◆ **REQUIRED WORK**:
Output every record exactly, apart from its images.

PROVIDED DATA START

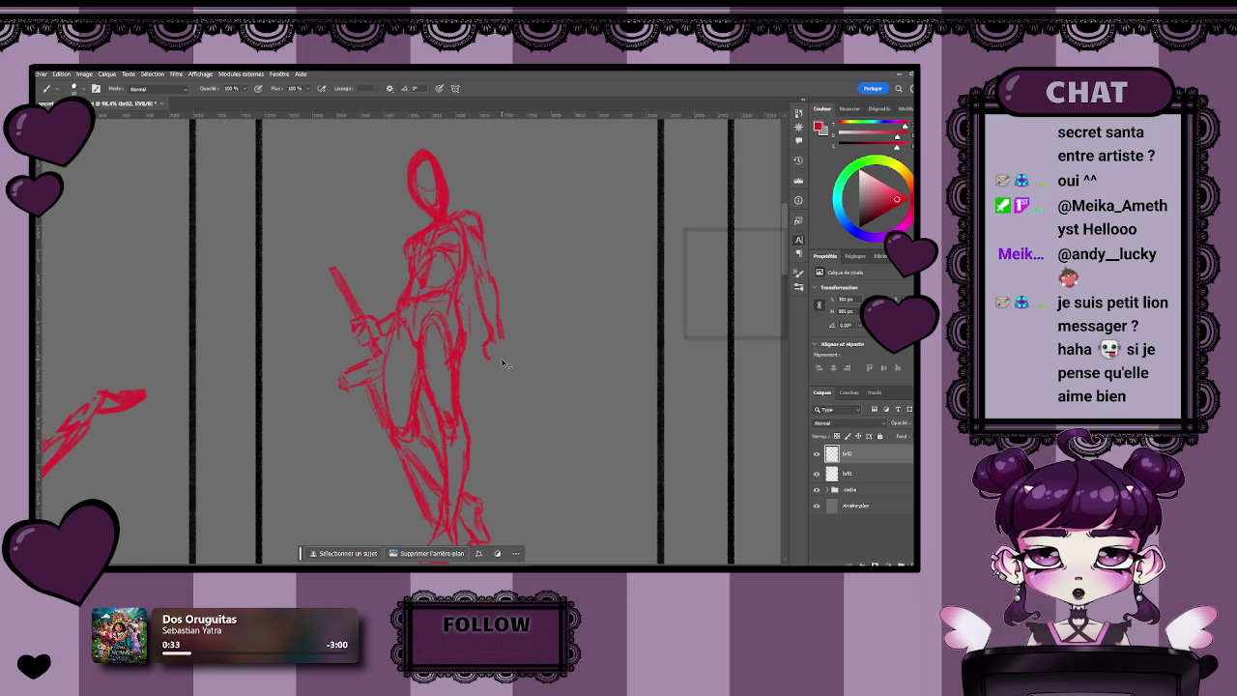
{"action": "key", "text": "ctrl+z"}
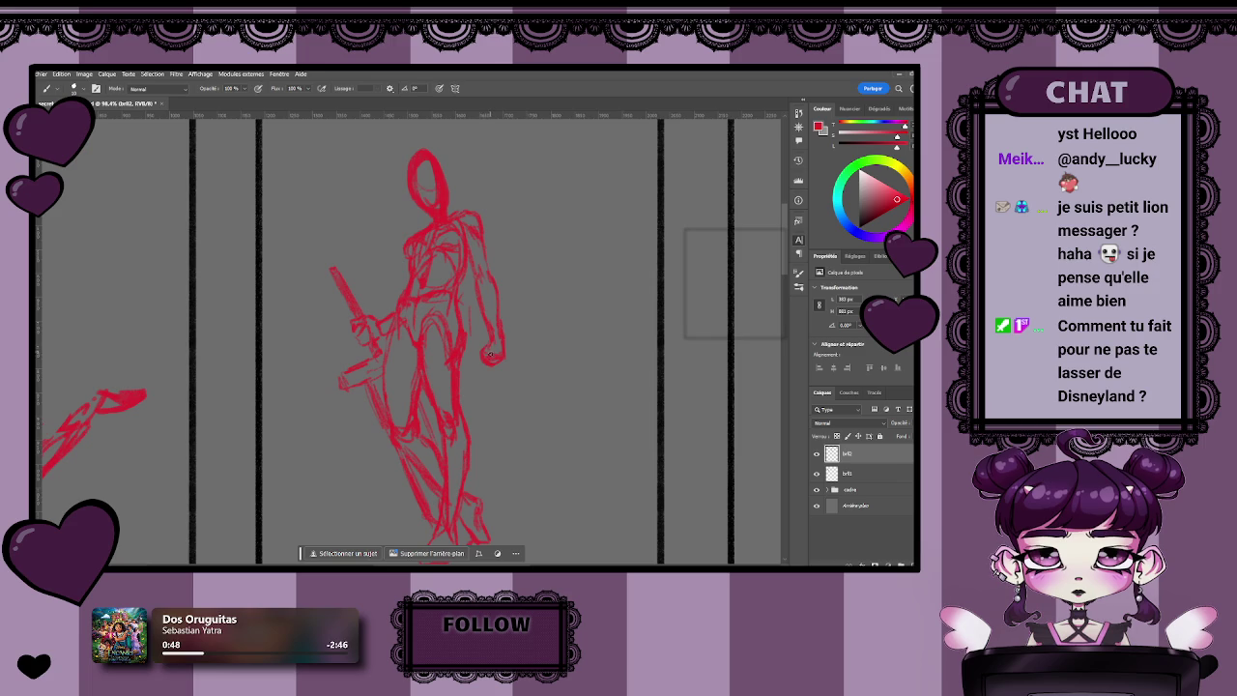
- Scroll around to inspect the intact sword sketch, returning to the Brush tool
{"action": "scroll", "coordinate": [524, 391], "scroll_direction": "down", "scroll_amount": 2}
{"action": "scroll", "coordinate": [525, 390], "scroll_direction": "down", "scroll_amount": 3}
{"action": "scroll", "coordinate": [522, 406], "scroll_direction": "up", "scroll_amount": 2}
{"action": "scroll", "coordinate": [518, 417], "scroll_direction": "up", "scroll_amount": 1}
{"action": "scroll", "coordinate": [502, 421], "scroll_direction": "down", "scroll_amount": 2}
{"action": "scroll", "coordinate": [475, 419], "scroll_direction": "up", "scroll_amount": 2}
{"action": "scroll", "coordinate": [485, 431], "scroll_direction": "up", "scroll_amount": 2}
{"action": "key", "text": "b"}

PROVIDED DATA END

◆ **OUTPUT FOR THIS EXERCISE**:
{"action": "key", "text": "ctrl+z"}
- Scroll around to inspect the intact sword sketch, returning to the Brush tool
{"action": "scroll", "coordinate": [524, 391], "scroll_direction": "down", "scroll_amount": 2}
{"action": "scroll", "coordinate": [525, 390], "scroll_direction": "down", "scroll_amount": 3}
{"action": "scroll", "coordinate": [522, 406], "scroll_direction": "up", "scroll_amount": 2}
{"action": "scroll", "coordinate": [518, 417], "scroll_direction": "up", "scroll_amount": 1}
{"action": "scroll", "coordinate": [502, 421], "scroll_direction": "down", "scroll_amount": 2}
{"action": "scroll", "coordinate": [475, 419], "scroll_direction": "up", "scroll_amount": 2}
{"action": "scroll", "coordinate": [485, 431], "scroll_direction": "up", "scroll_amount": 2}
{"action": "key", "text": "b"}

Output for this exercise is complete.